Union Bust(le): Ahead of Purchase, Mic Purges Unionized Newsroom
/By David Brand
Another union-busting media company has bulldozed a New York City newsroom.
On Thursday, the news and entertainment website Mic fired its entire editorial staff hours before Bustle Media Group, which owns the online women’s magazine Bustle, announced it had purchased Mic.
Bustle bought Mic for about $5 million, the Wall Street Journal reported. That is significantly lower than the $59.5 million Mic received in venture capital between March 2013 and June of this year.
Mic retained just one editorial staff member: co-founder and editor-at-large Jake Horowitz, the HuffPost reported.
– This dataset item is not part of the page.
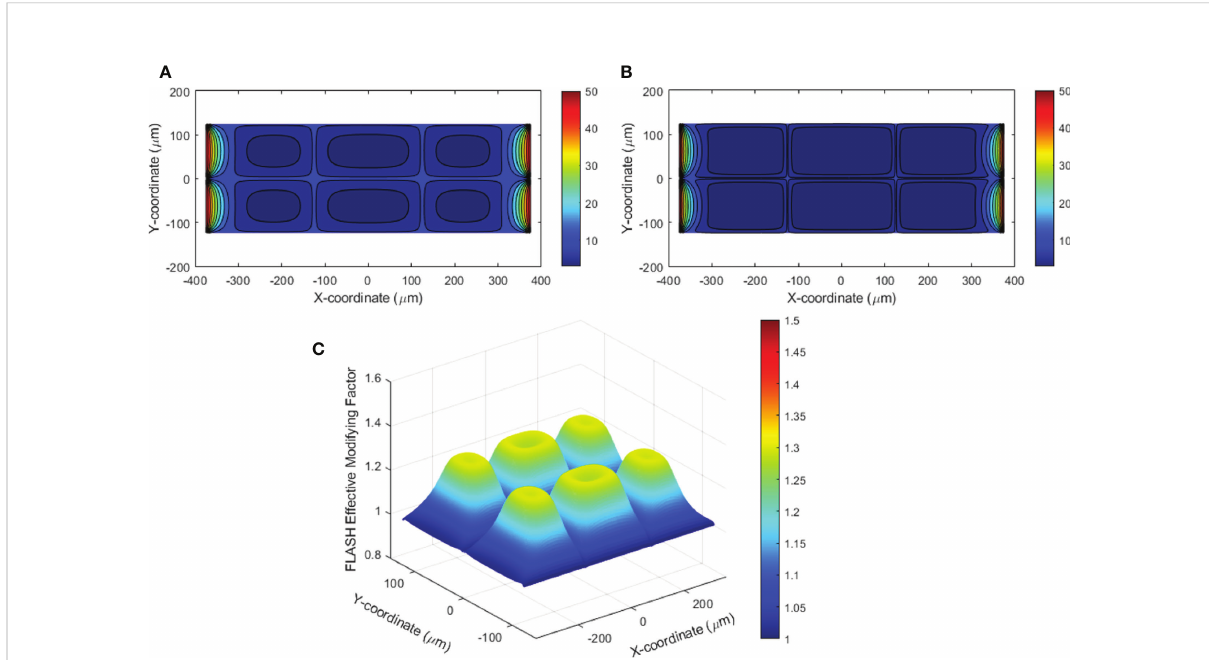
FIGURE 8 (A) Contour plot of the oxygen distribution in the simulated 2D region prior to irradiation; (B) contour plot of the oxygen distribution after UHDR irradiation of 10 Gy at 285 Gy/s; (C) FLASH effective-dose-modifying factor (FEDMF) comparing the CONV and FLASH effective dose using the hypoxic reduction factor model.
In a statement, the Mic Union said a tearful CEO Chris Altchek announced the layoffs to the staff without mentioning the Bustle sale.
“While many of us have experienced layoffs and upheavals in the past at other media companies, this level of deception from Mic co-founders Chris Altchek and Jake Horowitz represents a new low in corporate mendacity,” the union said in a statement on Twitter. “While we were mourning the loss of our newsroom, that shock and disillusionment quickly turned to anger as it soon became apparent that we were lied to, once again, by Mic management.”
In a vague memo to staff, Mic publisher Cory Haik said media was an “unsettled” industry.
“The macro forces at play are all going through their own states of unrest," Haik wrote in the memo, obtained by various news outlets. "If anyone tells you they have it figured out, a special plan to save us all, or that it's all due to a singular fault, know that is categorically false. Like the truth, it is indeed complicated.”
Haik, who resigned Thursday, did not mention union-busting as a one of those “macro force.”
In February, Mic’s editorial staff voted to join the NewsGuild of New York, which represents nearly 3,000 media professionals in and around New York City, according the NewsGuild. Mic had previously laid off 25 workers in August 2017.
In 2017, Gothamist/DNAinfo’s billionaire owner Joe Ricketts shutdown the two New York City websites and fired the staff after they had voted to unionize.
Other New York City-based news organization have also cut their staffs suddenly in recent months. In June 2017, HuffPo laid off dozens of reporters and editors. And in July, Tronc, which owns the Daily News, laid off about half of the News’ editorial staff.
Bustle and its new subsidiary Mic did not respond to requests for comment.